The APA 6th style is an author-date referencing system.
As the purpose of referencing is to acknowledge the source and to enable the reader to trace the sources, reference data must be accurate, including specific page numbers or specific URLs (web addresses) when it would be difficult to retrieve the original text without them.
References cited in the text must be listed in the Reference List, and all references listed in the Reference List must be cited in the text.
Exceptions: do not include in the Reference List sources such as:
• personal communications, such as letters, informal email, or private social media posts
• classical works or major religious texts
• web sites or Facebook orTwitter feeds when discussed as a whole.
Cite all these sources only in the text.
Order the Reference List alphabetically by author surnames.
Where an item has no author it is cited by its title, and ordered in the Reference List alphabetically by the first significant word of the title (not A or The) .
• references by the same single or multiple authors are arranged by year of publication, the earliest first, e.g.,
Hong, B.H. & Yeung, K.L. (2001)
Hong, B.H. & Yeung, K.L. (2009)
• references with the same first author and different second or third author are arranged alphabetically by the surname of the second author, or if the same, third, and so on, e.g.,
Brown, J., Gold, F., & Black, L. (2007)
Brown, J., Gold, F., & Greene, H. (2006)
• references by the same author (or by the same two or more authors in the same order) with the same publication date are arranged alphabetically by the title (excluding A or The) that follows the date. Lower case letters – a, b, c – are placed immediately after the year in parentheses.
Smith, J.R. (2008a)
Smith, J.R. (2008b)
• references with multiple authors: give surnames and initials for up to seven authors. With eight or more authors, include the first six authors’ names, then insert three ellipses and add the last author’s name.

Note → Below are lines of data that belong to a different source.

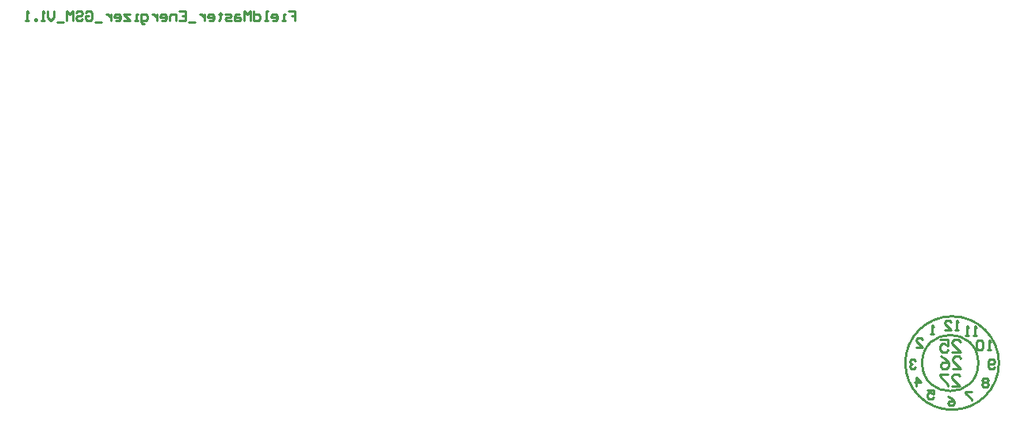
<source format=gbo>
G04 Layer_Color=32896*
%FSLAX25Y25*%
%MOIN*%
G70*
G01*
G75*
%ADD57C,0.01000*%
D57*
X412697Y190945D02*
G03*
X412697Y190945I-19685J0D01*
G01*
X404023D02*
G03*
X404023Y190945I-11811J0D01*
G01*
X113968Y339333D02*
X116634D01*
Y337334D01*
X115301D01*
X116634D01*
Y335335D01*
X112635D02*
X111302D01*
X111969D01*
Y338000D01*
X112635D01*
X107304Y335335D02*
X108636D01*
X109303Y336001D01*
Y337334D01*
X108636Y338000D01*
X107304D01*
X106637Y337334D01*
Y336668D01*
X109303D01*
X105304Y335335D02*
X103971D01*
X104638D01*
Y339333D01*
X105304D01*
X99306D02*
Y335335D01*
X101305D01*
X101972Y336001D01*
Y337334D01*
X101305Y338000D01*
X99306D01*
X97973Y335335D02*
Y339333D01*
X96640Y338000D01*
X95307Y339333D01*
Y335335D01*
X93308Y338000D02*
X91975D01*
X91309Y337334D01*
Y335335D01*
X93308D01*
X93975Y336001D01*
X93308Y336668D01*
X91309D01*
X89976Y335335D02*
X87976D01*
X87310Y336001D01*
X87976Y336668D01*
X89309D01*
X89976Y337334D01*
X89309Y338000D01*
X87310D01*
X85311Y338667D02*
Y338000D01*
X85977D01*
X84644D01*
X85311D01*
Y336001D01*
X84644Y335335D01*
X80646D02*
X81978D01*
X82645Y336001D01*
Y337334D01*
X81978Y338000D01*
X80646D01*
X79979Y337334D01*
Y336668D01*
X82645D01*
X78646Y338000D02*
Y335335D01*
Y336668D01*
X77980Y337334D01*
X77313Y338000D01*
X76647D01*
X74647Y334668D02*
X71982D01*
X67983Y339333D02*
X70649D01*
Y335335D01*
X67983D01*
X70649Y337334D02*
X69316D01*
X66650Y335335D02*
Y338000D01*
X64651D01*
X63984Y337334D01*
Y335335D01*
X60652D02*
X61985D01*
X62651Y336001D01*
Y337334D01*
X61985Y338000D01*
X60652D01*
X59986Y337334D01*
Y336668D01*
X62651D01*
X58653Y338000D02*
Y335335D01*
Y336668D01*
X57986Y337334D01*
X57320Y338000D01*
X56653D01*
X53321Y334002D02*
X52654D01*
X51988Y334668D01*
Y338000D01*
X53987D01*
X54654Y337334D01*
Y336001D01*
X53987Y335335D01*
X51988D01*
X50655D02*
X49322D01*
X49989D01*
Y338000D01*
X50655D01*
X47323D02*
X44657D01*
X47323Y335335D01*
X44657D01*
X41325D02*
X42658D01*
X43324Y336001D01*
Y337334D01*
X42658Y338000D01*
X41325D01*
X40658Y337334D01*
Y336668D01*
X43324D01*
X39325Y338000D02*
Y335335D01*
Y336668D01*
X38659Y337334D01*
X37993Y338000D01*
X37326D01*
X35327Y334668D02*
X32661D01*
X28662Y338667D02*
X29329Y339333D01*
X30662D01*
X31328Y338667D01*
Y336001D01*
X30662Y335335D01*
X29329D01*
X28662Y336001D01*
Y337334D01*
X29995D01*
X24664Y338667D02*
X25330Y339333D01*
X26663D01*
X27329Y338667D01*
Y338000D01*
X26663Y337334D01*
X25330D01*
X24664Y336668D01*
Y336001D01*
X25330Y335335D01*
X26663D01*
X27329Y336001D01*
X23331Y335335D02*
Y339333D01*
X21998Y338000D01*
X20665Y339333D01*
Y335335D01*
X19332Y334668D02*
X16666D01*
X15333Y339333D02*
Y336668D01*
X14000Y335335D01*
X12667Y336668D01*
Y339333D01*
X11334Y335335D02*
X10002D01*
X10668D01*
Y339333D01*
X11334Y338667D01*
X8002Y335335D02*
Y336001D01*
X7336D01*
Y335335D01*
X8002D01*
X4670D02*
X3337D01*
X4003D01*
Y339333D01*
X4670Y338667D01*
X392947Y181102D02*
X396358D01*
X392947Y184513D01*
Y185366D01*
X393800Y186219D01*
X395505D01*
X396358Y185366D01*
X391242Y186219D02*
X387831D01*
Y185366D01*
X391242Y181955D01*
Y181102D01*
X377844Y181045D02*
Y184981D01*
X379812Y183013D01*
X377188D01*
X382488Y179681D02*
X385112D01*
Y177713D01*
X383800Y178369D01*
X383144D01*
X382488Y177713D01*
Y176401D01*
X383144Y175745D01*
X384456D01*
X385112Y176401D01*
X391388Y176981D02*
X392700Y176325D01*
X394012Y175013D01*
Y173701D01*
X393356Y173045D01*
X392044D01*
X391388Y173701D01*
Y174357D01*
X392044Y175013D01*
X394012D01*
X401212Y178981D02*
X398588D01*
Y178325D01*
X401212Y175701D01*
Y175045D01*
X408212Y184025D02*
X407556Y184681D01*
X406244D01*
X405588Y184025D01*
Y183369D01*
X406244Y182713D01*
X405588Y182057D01*
Y181401D01*
X406244Y180745D01*
X407556D01*
X408212Y181401D01*
Y182057D01*
X407556Y182713D01*
X408212Y183369D01*
Y184025D01*
X407556Y182713D02*
X406244D01*
X410812Y189301D02*
X410156Y188645D01*
X408844D01*
X408188Y189301D01*
Y191925D01*
X408844Y192581D01*
X410156D01*
X410812Y191925D01*
Y191269D01*
X410156Y190613D01*
X408188D01*
X409312Y196645D02*
X408000D01*
X408656D01*
Y200581D01*
X409312Y199925D01*
X406032D02*
X405376Y200581D01*
X404064D01*
X403408Y199925D01*
Y197301D01*
X404064Y196645D01*
X405376D01*
X406032Y197301D01*
Y199925D01*
X403212Y202545D02*
X401900D01*
X402556D01*
Y206481D01*
X403212Y205825D01*
X399932Y202545D02*
X398620D01*
X399276D01*
Y206481D01*
X399932Y205825D01*
X395712Y204845D02*
X394400D01*
X395056D01*
Y208781D01*
X395712Y208125D01*
X389808Y204845D02*
X392432D01*
X389808Y207469D01*
Y208125D01*
X390464Y208781D01*
X391776D01*
X392432Y208125D01*
X385112Y203045D02*
X383800D01*
X384456D01*
Y206981D01*
X385112Y206325D01*
X377712Y191825D02*
X377056Y192481D01*
X375744D01*
X375088Y191825D01*
Y191169D01*
X375744Y190513D01*
X376400D01*
X375744D01*
X375088Y189857D01*
Y189201D01*
X375744Y188545D01*
X377056D01*
X377712Y189201D01*
X377888Y197445D02*
X380512D01*
X377888Y200069D01*
Y200725D01*
X378544Y201381D01*
X379856D01*
X380512Y200725D01*
X393046Y195669D02*
X396457D01*
X393046Y199080D01*
Y199933D01*
X393899Y200786D01*
X395604D01*
X396457Y199933D01*
X387929Y200786D02*
X391340D01*
Y198228D01*
X389635Y199080D01*
X388782D01*
X387929Y198228D01*
Y196522D01*
X388782Y195669D01*
X390488D01*
X391340Y196522D01*
X393243Y188583D02*
X396654D01*
X393243Y191994D01*
Y192846D01*
X394095Y193699D01*
X395801D01*
X396654Y192846D01*
X388126Y193699D02*
X389832Y192846D01*
X391537Y191141D01*
Y189435D01*
X390684Y188583D01*
X388979D01*
X388126Y189435D01*
Y190288D01*
X388979Y191141D01*
X391537D01*
M02*

</source>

The APA style specifies that entries in the Reference List should have a hanging indent (the second and subsequent lines of the reference must be indented five spaces.) e.g.
American Psychological Association (2010). Publication manual of the American Psychological Association (6th ed.). Washington D.C: Author.
Book titles are italicized, e.g., Journal of Information Technology. Chapter or section titles within a larger work are not italicized.
Translated works: if you used the non-English version of a work, cite using the original title and immediately following that title, give the English translation in brackets. If you used the English translation, just cite the English translation.
Give the publication date (the year the work was copyrighted) in parentheses, e.g., (2009). Note: APA uses parentheses ( . . . ) for standard parts of a reference, e.g., the year of publication, and brackets [ . . . ] for information that you have inserted, e.g., format information such as [Audio podcast].
Place of publication: within the United States, give the city and the abbreviation for the state, e.g., Boston, MA. Outside the United States, record the city and country, e.g., London, England, or, Melbourne, Australia.
Journal titles in the Reference List must be italicized and spelled out fully; do not abbreviate titles (e.g., Journal of Immunology, not J Immunol). Article titles are not italicized.
Inclusive page numbers for all articles and chapters in books should be included in the Reference List.
List page numbers in full (e.g., 132-135, not 132-5).
Electronic sources: in general, include the same elements, in the same order, as you would for a reference to a fixed-media source and add as much electronic retrieval information as needed for others to locate the source.
Acceptable abbreviations in the Reference List for parts of books and other publications include:
|2nd ed.||second edition|
|Ed. ( Eds.)||Editor (Editors)|
|p. (pp)||page (pages)|
|Vol.||Volume (as in Vol. 4)|
|Vols.||Volume (as in Vols. 1-4)|
|Tech. Rep.||Technical Report|
If more than one reference is used in a set of parentheses, the references are ordered alphabetically by author name. Separate multiple citations using a semi-colon, e.g., (Coats, 2005; McMinn, 2003; Ng, Leung, Kwok, & Chan, 2007).
References with multiple authors: cite all authors up to five in the first in-text citation (surnames only). In subsequent citations, use the surname of the first author followed by et al. (not italicized and followed by a period) and the year.
With six or more authors, cite only the surname of the first author followed by et al. and the year.
Always give specific page numbers for quotations in the text and include a complete reference in the Reference List, e.g.,
. . . (Miller, 1994, p. 276) . . . .
Miller (1994) found that, “the ‘placebo effect,’ . . . in all participants” (p. 245).
No distinction is made between print and electronic sources when citing in text.
If quoting the full title of a reference in the text, the first word of titles and subtitles and all other major words are capitalized and italicized e.g., When The Handicap Principle: A Missing Piece of Darwin's Puzzle was published . . . .
For classical, major religious and very old works not included in the Reference List, give the year of the translation or version that you used, with the word trans. or version, and give section numbers rather than page numbers, e.g., (Aristotle, trans. 1931); 1 Cor. 13:1 (Revised Standard Version). When the date of the original publication is available, include that date, e.g., James (1890/1983).